Szomaházy répondit avec le sourire.

- Ne vous mettez pas dans cet état, ma chérie. Puisque tout se trouve bien dans l’armoire.

 

Suite du recueil

 



[1] Ferenc Molnár (1878-1952). Écrivain : "Liliom", "Les gars de la rue Pál"

[2] Simon Tolnai '1868-1944). Écrivain, historien.

[3] Lajos Mikes (1872-1930). Journaliste, traducteur.

[4] Géza Zichy (1849-1924). Compositeur.

[5] Lajos Hatvany (1880-1961).
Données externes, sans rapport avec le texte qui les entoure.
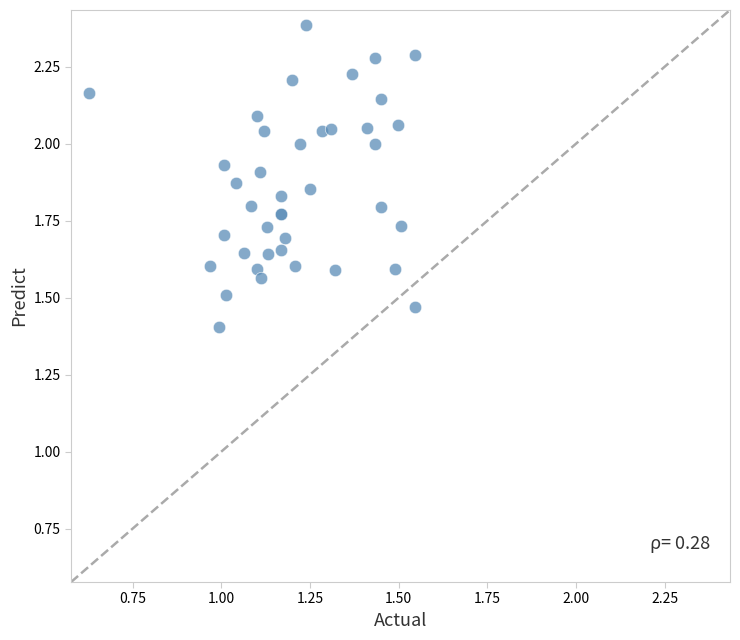

What Y value in the scatter plot is closest to 1?

1.4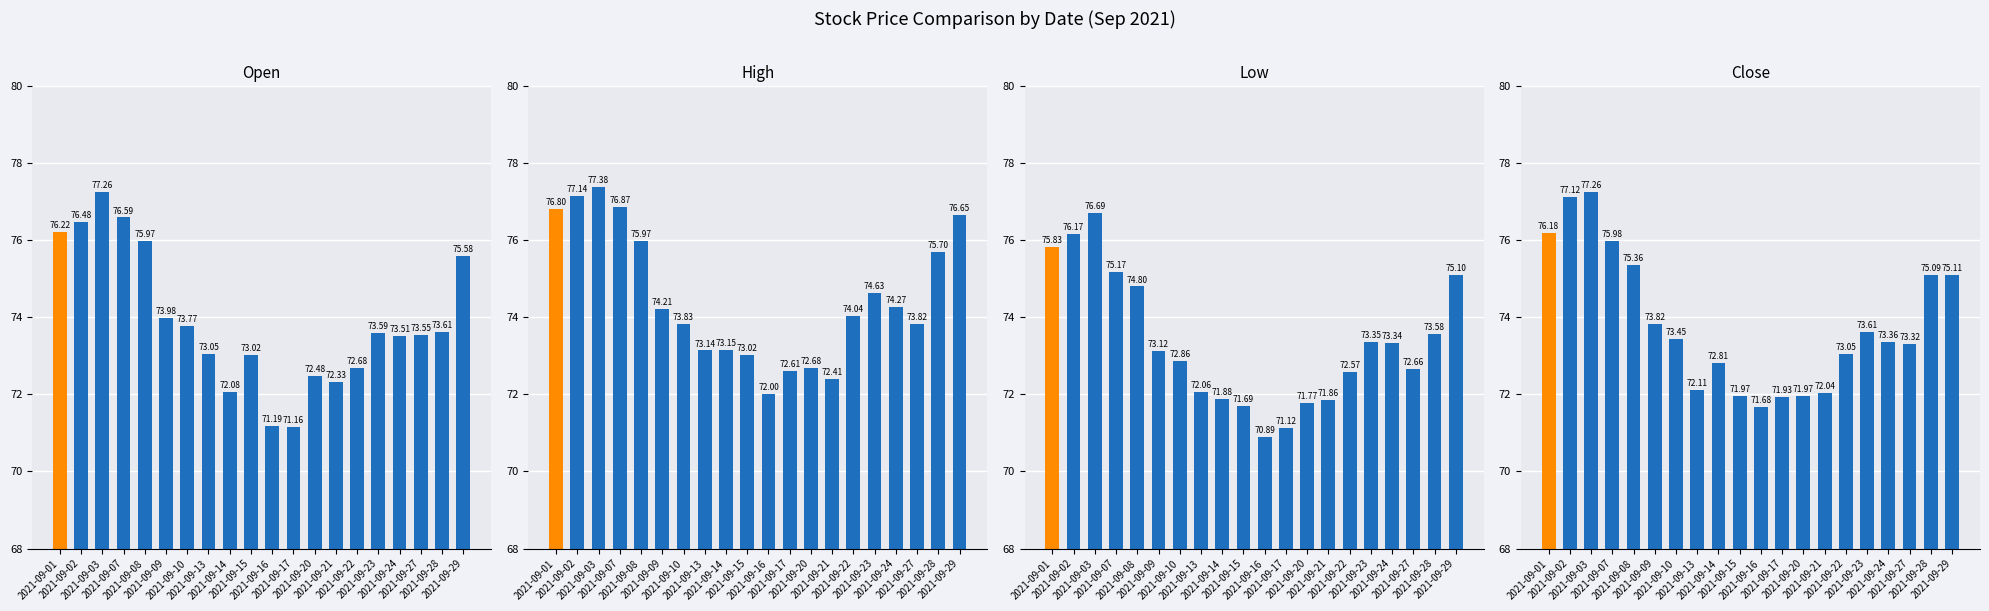

At which label does Low reach its peak?

2021-09-03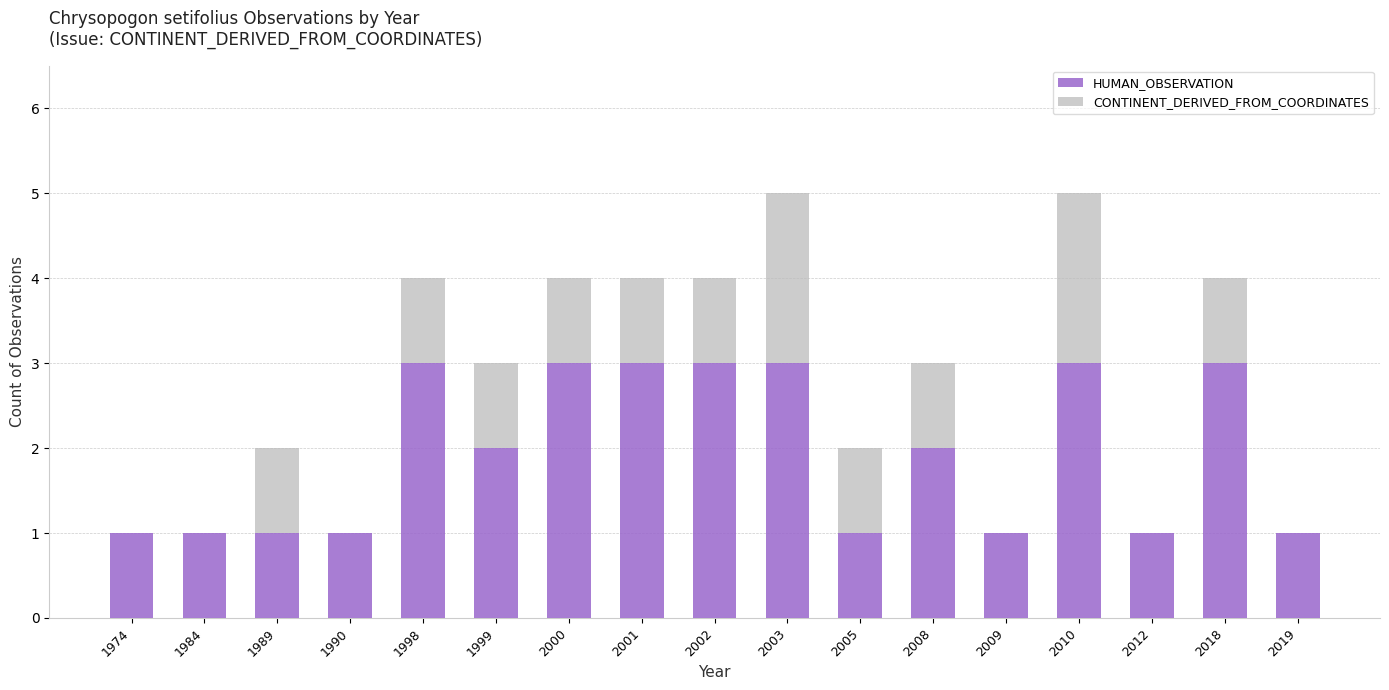

What are all the series names shown in the legend?

HUMAN_OBSERVATION, CONTINENT_DERIVED_FROM_COORDINATES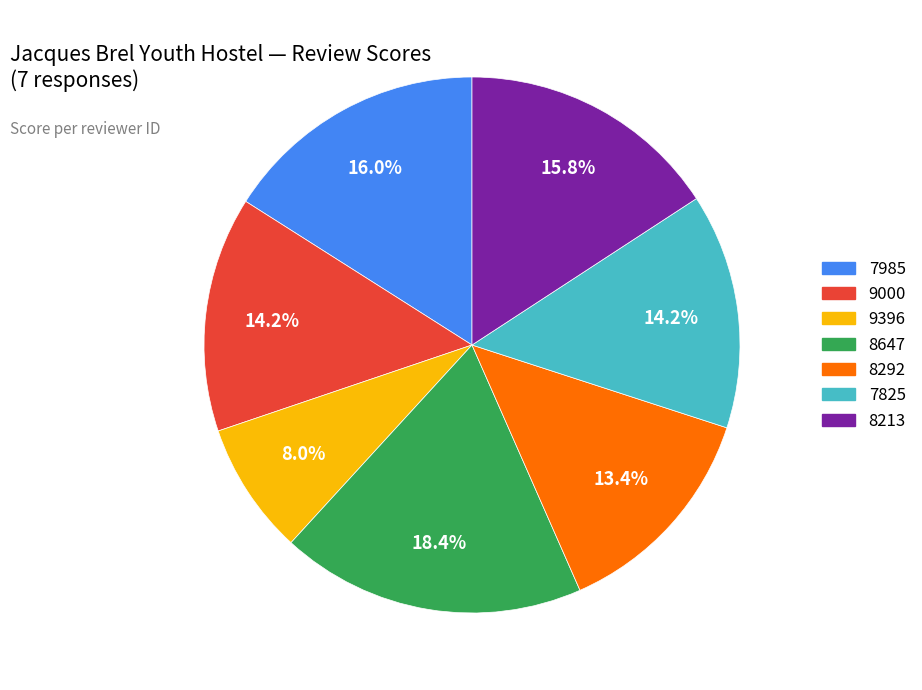

True or false: 8647 accounts for 18% of the total.

True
Écrivain, critique littéraire, mécène des lettres hongroises

[6] Quartier des affaires à Budapest

[7] Sándor Hatvany-Deutsch (1852-1913). Industriel et mécène des arts.

[8] Nándor Erényi (1879-1937). Critique théâtral dans plusieurs journaux.

[9] István Szomaházy (1864-1927). Journaliste, écrivain.